The irony here is that we have the OP, who used to work in visual effects, who thinks that something that is actually real doesn’t look real. This might be why some CGI looks somewhat off. I know a lot of it is really good to the point we are not aware of it, but some of it looks wrong and it seems to be cases where visual effects people don’t know what reality looks like because they have no experience with the reality they are trying to mimic. The first example that comes to mind is heavy objects moving with a lack of inertia or appropriate cause and effect, such as an aeroplane that turns before it has enough bank angle appropriate for the turn or a motorbike in a game that leans before the rider has shifted position.
Imagine if the OP had created a CGI version of this video. All of his gripes about things that looked unrealistic would be fixed to fit his version of reality. Balls would roll forward, float up etc. People would be more out of control, jerkier. The result would be all wrong.
It is similar in concept to people who think the 911 tower collapses weren’t real because they think it looks unrealistic, failing to realise that they have no understanding of what a tower collapse looks like.
I think you’ve hit upon it. The OP has experience with how things look in weightlessness as CG’d but no experience with how things behave in a weightless environment in real life. How many of have been up in a vomit comet?
I have no doubt they spent a lot of time doing multiple takes on a zero-g flight like they said they and we are seeing plenty of it in the video.
On the other hand I do know that it takes plenty of hours upon hours post filming to edit and polish and re-edit and re-polish these things into what makes the final product.
I’m similarly suspicious of their Needing/Getting video. Lots of footage and cool ideas put into that video but I’d put money on that final sound mix being done in the studio to get the desired result.
I’m sure the vocal track was dubbed in but that’s true for all the videos.
i imagine it’s too loud inside the car and trying to sing and hit the instumental sections at the exact needed speed is a bit much to expect.
The title of this thread is “Was this OK Go video really shot in a vomit comet?” The answer is yes.
It asked nothing of sound mix touch ups. Save your white-knighting for a worthy cause.
Actually, the title is:
“Was this OK GO video really shot in a vomit comit?”

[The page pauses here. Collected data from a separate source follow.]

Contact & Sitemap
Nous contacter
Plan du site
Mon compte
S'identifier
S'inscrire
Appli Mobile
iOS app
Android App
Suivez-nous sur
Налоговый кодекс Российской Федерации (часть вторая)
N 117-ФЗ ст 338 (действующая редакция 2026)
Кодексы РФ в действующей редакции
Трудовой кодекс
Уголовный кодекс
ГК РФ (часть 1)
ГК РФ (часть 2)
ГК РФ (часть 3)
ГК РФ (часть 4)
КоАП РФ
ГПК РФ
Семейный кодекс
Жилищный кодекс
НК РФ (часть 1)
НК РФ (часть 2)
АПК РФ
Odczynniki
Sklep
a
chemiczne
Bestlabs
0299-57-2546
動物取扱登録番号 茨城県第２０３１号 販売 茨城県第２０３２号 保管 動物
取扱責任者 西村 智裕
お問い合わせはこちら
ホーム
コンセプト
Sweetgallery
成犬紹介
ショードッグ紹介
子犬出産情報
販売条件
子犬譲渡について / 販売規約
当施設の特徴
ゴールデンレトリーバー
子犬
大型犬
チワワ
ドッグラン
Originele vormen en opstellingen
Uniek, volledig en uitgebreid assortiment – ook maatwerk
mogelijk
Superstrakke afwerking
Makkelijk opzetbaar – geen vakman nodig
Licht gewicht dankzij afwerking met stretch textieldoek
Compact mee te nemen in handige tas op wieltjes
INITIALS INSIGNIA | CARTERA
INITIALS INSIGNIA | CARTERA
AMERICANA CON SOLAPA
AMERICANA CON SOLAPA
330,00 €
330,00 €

The only reason I opened the thread was because I wanted to know what a comit was.
Yeah, we’re going way off topic, but they were pretty transparent about that in the Needing/Getting video in this interview, which, from the writing, sounds like it was made before the video was released.
Yeah, what happened to their music? Their earlier stuff had a lot of energy, but as they’ve focused more and more on the intricacies of their Rube Goldberg videos, All their songs seem to have acquired a sort of scratchy, slightly bland same-ness to them. I guess the music has taken second place.
I agree. I love their first couple of albums but they’ve gotten boring musically.
Interesting article that delves into this.
Several of their videos that appear to be a single take are actually multiple takes stitched together. The Rube Goldberg (This Too Shall Pass) one is at least 2 segments. When it passes between floors through a curtain, the light beyond the curtain moves suddenly, for example.